Bu davetsiz misafir Gu Ölümsüz kısa bir süre sonra oradan ayrıldı ve göz açıp kapayıncaya kadar ortadan kayboldu.

Bu figür tarafından sinsice saldırıya uğrayan Gu Ölümsüz kükredi: "Ling Hu Xu, Fang klanımın mallarını çalmaya cüret ediyorsun!"

Ling Hu Xu yüksek sesle güldü: "Senden bana en yakın kişi olmanı kim istedi? Bu kadar çok ruh çekirdeği taşımanı beklemiyordum. Görünüşe göre Fang Klanı'nın Yeşil Hayalet Çölü'ndeki planları oldukça başarılı olmuş."

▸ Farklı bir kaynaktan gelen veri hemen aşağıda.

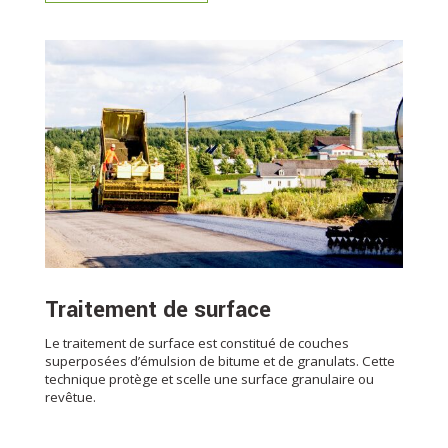
Traitement de surface
Le traitement de surface est constitué de couches
superposées d’émulsion de bitume et de granulats. Cette
technique protège et scelle une surface granulaire ou
revêtue.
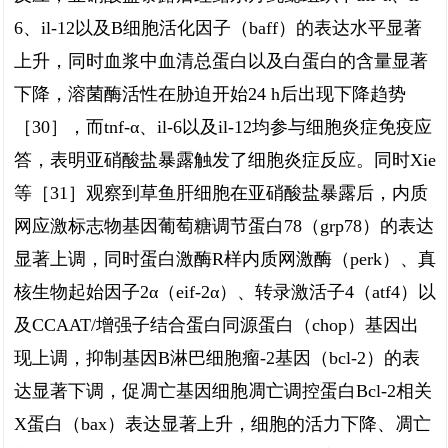
6、il-12以及B细胞活化因子（baff）的表达水平显著
上升，同时血浆中血清总蛋白以及白蛋白的含量显著
下降，溶菌酶活性在胁迫开始24 h后出现下降趋势
［30］，而tnf-α、il-6以及il-12均参与细胞炎症免疫应
答，表明亚硝酸盐暴露触发了细胞炎症反应。同时Xie
等［31］观察到草鱼肝细胞在亚硝酸盐暴露后，内质
网应激标志物基因葡萄糖调节蛋白78（grp78）的表达
显著上调，同时蛋白激酶R样内质网激酶（perk）、真
核生物起始因子2α（eif-2α）、转录激活子4（atf4）以
及CCAAT/增强子结合蛋白同源蛋白（chop）基因出
现上调，抑制基因B淋巴细胞瘤-2基因（bcl-2）的表
达显著下调，促凋亡基因细胞凋亡调控蛋白Bcl-2相关
X蛋白（bax）表达显著上升，细胞的活力下降、凋亡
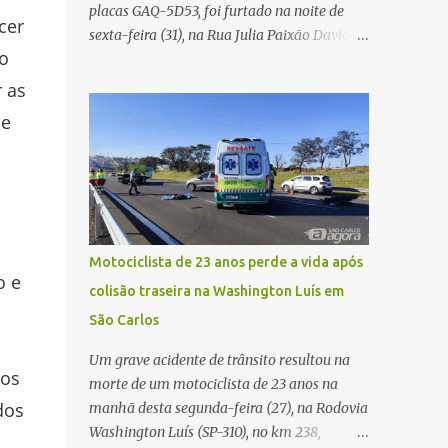
placas GAQ-5D53, foi furtado na noite de
Carlos Agora
cer
sexta-feira (31), na Rua Julia Paixão David,
o
no bairro Zavaglia, em São Carlos. De
acordo com o boletim de ocorrência, o
 as
motorista seguia pela via quando o veículo
de
apresentou uma pane elétrica no painel,
deixando de funcionar e impossibilitando
uma nova partida. Ainda segundo o registro
policial, o condutor estacionou o carro,
certificou-se de que todas as portas estavam
trancadas, permaneceu com a chave de
Motociclista de 23 anos perde a vida após
ignição e se ausentou do local por cerca de
o e
colisão traseira na Washington Luís em
dez minutos para buscar ajuda. Ao retornar,
São Carlos
constatou que o automóvel havia
desaparecido. A vítima realizou buscas pelas
Um grave acidente de trânsito resultou na
imediações, mas não conseguiu localizar o
 os
morte de um motociclista de 23 anos na
veículo. Conforme o boletim, um menino de
dos
manhã desta segunda-feira (27), na Rodovia
aproximadamente 10 anos relatou ter visto
Washington Luís (SP-310), no km 238,
a Spin passando pelo local fazendo um forte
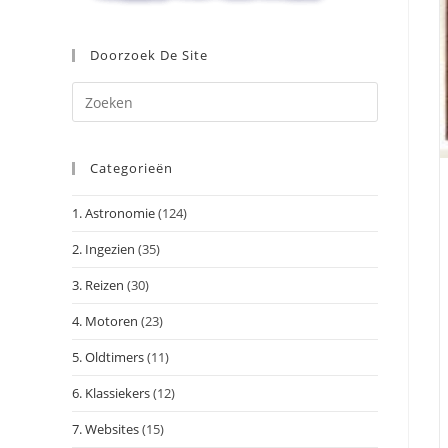
Doorzoek De Site
Druk
op
Escape
Categorieën
om
het
1. Astronomie
(124)
zoekpanee
te
2. Ingezien
(35)
sluiten.
3. Reizen
(30)
4. Motoren
(23)
5. Oldtimers
(11)
6. Klassiekers
(12)
7. Websites
(15)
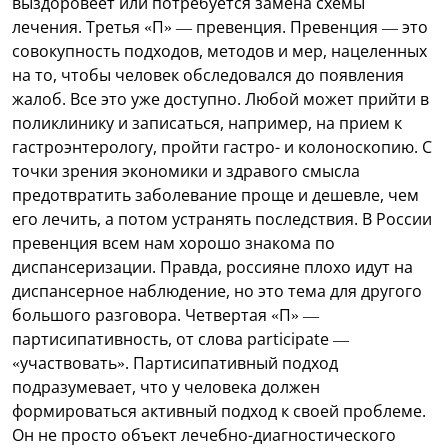
выздоровеет или потребуется замена схемы
лечения. Третья «П» — превенция. Превенция — это
совокупность подходов, методов и мер, нацеленных
на то, чтобы человек обследовался до появления
жалоб. Все это уже доступно. Любой может прийти в
поликлинику и записаться, например, на прием к
гастроэнтерологу, пройти гастро- и колоноскопию. С
точки зрения экономики и здравого смысла
предотвратить заболевание проще и дешевле, чем
его лечить, а потом устранять последствия. В России
превенция всем нам хорошо знакома по
диспансеризации. Правда, россияне плохо идут на
диспансерное наблюдение, но это тема для другого
большого разговора. Четвертая «П» —
партисипативность, от слова participate —
«участвовать». Партисипативный подход
подразумевает, что у человека должен
формироваться активный подход к своей проблеме.
Он не просто объект лечебно-диагностического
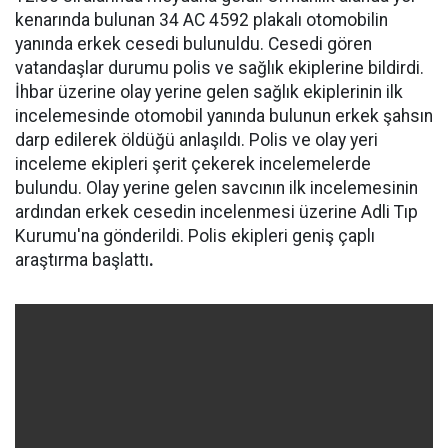
kenarında bulunan 34 AC 4592 plakalı otomobilin
yanında erkek cesedi bulunuldu. Cesedi gören
vatandaşlar durumu polis ve sağlık ekiplerine bildirdi.
İhbar üzerine olay yerine gelen sağlık ekiplerinin ilk
incelemesinde otomobil yanında bulunun erkek şahsın
darp edilerek öldüğü anlaşıldı. Polis ve olay yeri
inceleme ekipleri şerit çekerek incelemelerde
bulundu. Olay yerine gelen savcının ilk incelemesinin
ardından erkek cesedin incelenmesi üzerine Adli Tıp
Kurumu'na gönderildi. Polis ekipleri geniş çaplı
araştırma başlattı
.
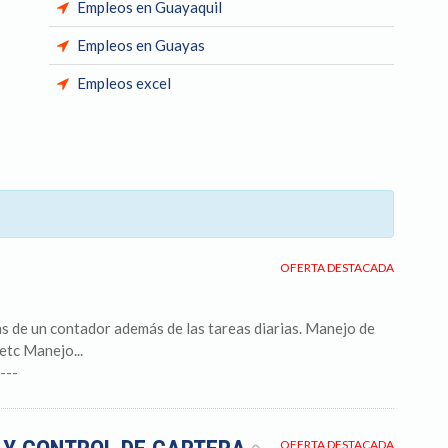
Empleos en Guayaquil
Empleos en Guayas
Empleos excel
OFERTA DESTACADA
s de un contador además de las tareas diarias. Manejo de
etc Manejo...
---
OFERTA DESTACADA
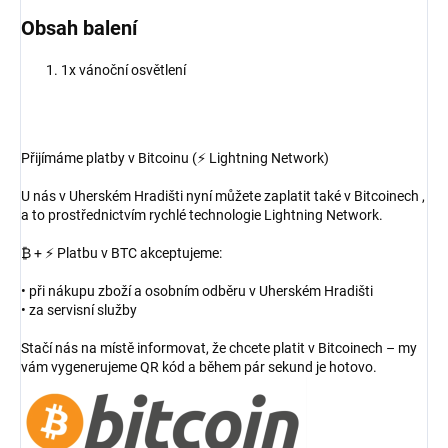
Obsah balení
1x vánoční osvětlení
Přijímáme platby v Bitcoinu (⚡ Lightning Network)
U nás v Uherském Hradišti nyní můžete zaplatit také v Bitcoinech ,
a to prostřednictvím rychlé technologie Lightning Network.
₿ + ⚡ Platbu v BTC akceptujeme:
• při nákupu zboží a osobním odběru v Uherském Hradišti
• za servisní služby
Stačí nás na místě informovat, že chcete platit v Bitcoinech – my
vám vygenerujeme QR kód a během pár sekund je hotovo.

Fang klanı Gu Ölümsüzü huzursuz ve öfkeliydi: "Ling Hu Xu, sana o ruh çekirdeklerini rahat bırakmanı tavsiye edeceğim! Büyük bir belayı kışkırtıyorsun."

"Haha, bu kadar kolay mı gözümü korkutacaksın? Güle güle!"

Bu bilgisayar ile aynı karakterlere sahiptir.